Return every line from the records below that has the word "uspostavljanje".

Page images and extracted text:
== == ==
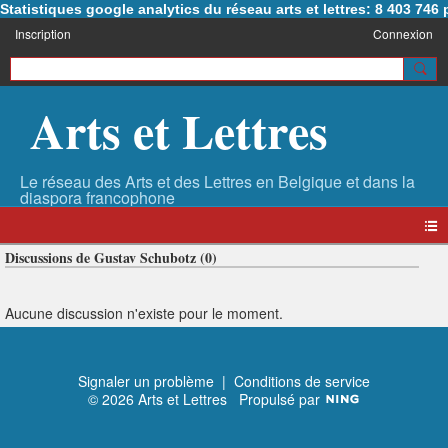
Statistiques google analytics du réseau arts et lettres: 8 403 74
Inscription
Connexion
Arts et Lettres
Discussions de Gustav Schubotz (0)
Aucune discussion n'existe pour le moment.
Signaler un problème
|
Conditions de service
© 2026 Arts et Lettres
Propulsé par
== == ==
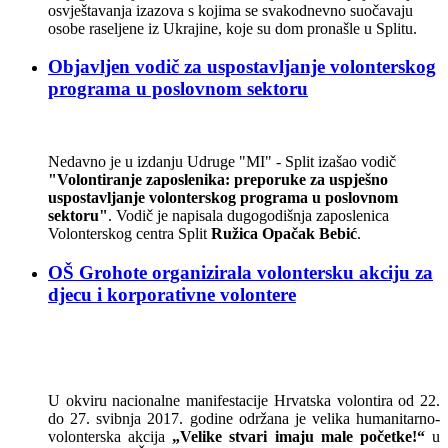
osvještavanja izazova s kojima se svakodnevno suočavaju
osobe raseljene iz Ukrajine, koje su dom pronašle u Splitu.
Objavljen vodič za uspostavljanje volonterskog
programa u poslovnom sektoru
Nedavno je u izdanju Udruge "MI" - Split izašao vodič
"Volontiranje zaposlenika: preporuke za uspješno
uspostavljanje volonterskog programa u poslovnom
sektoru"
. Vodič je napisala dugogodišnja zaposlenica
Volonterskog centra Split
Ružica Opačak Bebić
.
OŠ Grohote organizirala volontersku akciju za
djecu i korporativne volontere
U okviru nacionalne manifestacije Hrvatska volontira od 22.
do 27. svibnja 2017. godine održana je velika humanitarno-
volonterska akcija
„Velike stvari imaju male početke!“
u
== == ==
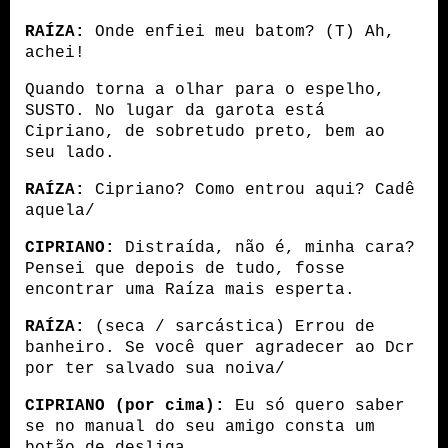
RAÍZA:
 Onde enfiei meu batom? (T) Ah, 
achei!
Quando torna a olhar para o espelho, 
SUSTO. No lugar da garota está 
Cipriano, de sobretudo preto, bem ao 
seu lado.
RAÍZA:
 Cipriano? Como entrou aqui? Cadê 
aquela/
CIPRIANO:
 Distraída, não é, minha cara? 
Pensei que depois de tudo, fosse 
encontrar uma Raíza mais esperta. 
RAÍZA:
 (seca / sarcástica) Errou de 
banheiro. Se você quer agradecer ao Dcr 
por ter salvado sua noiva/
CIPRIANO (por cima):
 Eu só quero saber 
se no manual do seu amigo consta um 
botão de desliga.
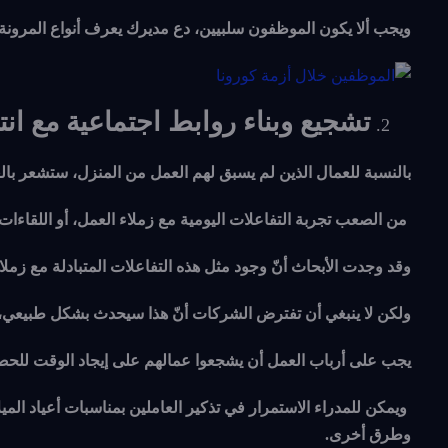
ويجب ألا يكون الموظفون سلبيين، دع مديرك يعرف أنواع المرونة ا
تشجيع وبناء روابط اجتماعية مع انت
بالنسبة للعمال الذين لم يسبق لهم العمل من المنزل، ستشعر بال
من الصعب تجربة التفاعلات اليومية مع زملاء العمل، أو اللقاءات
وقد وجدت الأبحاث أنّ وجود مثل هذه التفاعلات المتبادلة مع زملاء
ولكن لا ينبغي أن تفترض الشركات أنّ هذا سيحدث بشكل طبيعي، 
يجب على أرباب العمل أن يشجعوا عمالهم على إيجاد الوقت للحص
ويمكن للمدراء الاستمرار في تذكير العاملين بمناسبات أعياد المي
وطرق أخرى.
== == ==
### EXERCISE RESPONSE
Objavljen vodič za uspostavljanje volonterskog
uspostavljanje volonterskog programa u poslovnom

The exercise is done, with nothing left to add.